#### Task details
Take each line in the entries below that holds "hand" and show it.

#### Given entries
****************

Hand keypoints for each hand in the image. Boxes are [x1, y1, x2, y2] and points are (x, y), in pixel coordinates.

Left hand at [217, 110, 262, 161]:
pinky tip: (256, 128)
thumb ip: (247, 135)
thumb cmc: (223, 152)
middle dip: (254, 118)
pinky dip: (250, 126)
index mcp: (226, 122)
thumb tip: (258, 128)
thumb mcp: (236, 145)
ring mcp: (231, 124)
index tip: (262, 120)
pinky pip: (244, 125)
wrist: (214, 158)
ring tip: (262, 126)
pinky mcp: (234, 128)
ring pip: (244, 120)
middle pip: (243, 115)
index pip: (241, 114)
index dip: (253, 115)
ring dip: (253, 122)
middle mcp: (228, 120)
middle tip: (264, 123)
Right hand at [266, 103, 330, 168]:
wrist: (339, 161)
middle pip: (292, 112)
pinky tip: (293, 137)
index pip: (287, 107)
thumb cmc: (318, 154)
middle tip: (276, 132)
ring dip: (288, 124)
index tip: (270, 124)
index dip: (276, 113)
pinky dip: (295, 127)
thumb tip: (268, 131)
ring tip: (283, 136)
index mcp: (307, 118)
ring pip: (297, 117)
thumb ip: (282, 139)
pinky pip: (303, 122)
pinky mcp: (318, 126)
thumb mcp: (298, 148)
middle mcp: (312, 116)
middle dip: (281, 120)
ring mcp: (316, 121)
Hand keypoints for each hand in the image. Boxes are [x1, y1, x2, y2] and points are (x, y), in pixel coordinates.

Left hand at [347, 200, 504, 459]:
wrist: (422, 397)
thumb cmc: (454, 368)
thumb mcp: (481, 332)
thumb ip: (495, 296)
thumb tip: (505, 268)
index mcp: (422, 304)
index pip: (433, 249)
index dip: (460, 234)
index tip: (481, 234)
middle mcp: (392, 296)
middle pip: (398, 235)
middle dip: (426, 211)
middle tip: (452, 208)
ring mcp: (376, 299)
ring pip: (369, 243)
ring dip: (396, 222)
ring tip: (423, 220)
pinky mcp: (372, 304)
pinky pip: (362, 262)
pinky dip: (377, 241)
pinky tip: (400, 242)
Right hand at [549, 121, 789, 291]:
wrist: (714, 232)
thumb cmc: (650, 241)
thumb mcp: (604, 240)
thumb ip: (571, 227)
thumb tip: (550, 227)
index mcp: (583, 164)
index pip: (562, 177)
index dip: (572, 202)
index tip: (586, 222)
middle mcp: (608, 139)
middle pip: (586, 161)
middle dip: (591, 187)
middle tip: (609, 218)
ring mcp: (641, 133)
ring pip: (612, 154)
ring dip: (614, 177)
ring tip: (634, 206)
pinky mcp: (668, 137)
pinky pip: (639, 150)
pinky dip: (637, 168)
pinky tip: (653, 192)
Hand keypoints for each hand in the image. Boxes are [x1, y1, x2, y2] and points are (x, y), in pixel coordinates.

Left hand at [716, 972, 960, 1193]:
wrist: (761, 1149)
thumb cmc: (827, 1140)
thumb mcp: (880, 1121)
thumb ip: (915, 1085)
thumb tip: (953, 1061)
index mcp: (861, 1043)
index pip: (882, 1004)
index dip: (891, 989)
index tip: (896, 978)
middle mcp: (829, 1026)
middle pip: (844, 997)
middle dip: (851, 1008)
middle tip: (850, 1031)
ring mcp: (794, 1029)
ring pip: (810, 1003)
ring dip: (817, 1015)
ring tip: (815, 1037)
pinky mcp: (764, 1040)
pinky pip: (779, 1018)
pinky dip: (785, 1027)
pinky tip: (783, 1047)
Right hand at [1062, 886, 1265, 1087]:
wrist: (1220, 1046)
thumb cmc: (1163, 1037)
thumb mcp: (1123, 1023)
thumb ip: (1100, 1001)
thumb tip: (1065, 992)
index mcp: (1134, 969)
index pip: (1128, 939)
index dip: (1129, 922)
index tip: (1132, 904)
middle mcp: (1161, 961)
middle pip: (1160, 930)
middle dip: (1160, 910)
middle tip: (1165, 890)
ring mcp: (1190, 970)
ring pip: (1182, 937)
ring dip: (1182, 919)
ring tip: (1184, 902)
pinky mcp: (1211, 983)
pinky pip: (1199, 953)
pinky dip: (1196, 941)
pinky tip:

****************

#### Solution to the exercise
Hand keypoints for each hand in the image. Boxes are [x1, y1, x2, y2] and points are (x, y), in pixel coordinates.
Left hand at [217, 110, 262, 161]:
Right hand at [266, 103, 330, 168]:
Hand keypoints for each hand in the image. Boxes are [x1, y1, x2, y2] and points are (x, y), in pixel coordinates.
Left hand at [347, 200, 504, 459]:
Right hand at [549, 121, 789, 291]:
Hand keypoints for each hand in the image. Boxes are [x1, y1, x2, y2] and points are (x, y), in pixel coordinates.
Left hand at [716, 972, 960, 1193]:
Right hand at [1062, 886, 1265, 1087]:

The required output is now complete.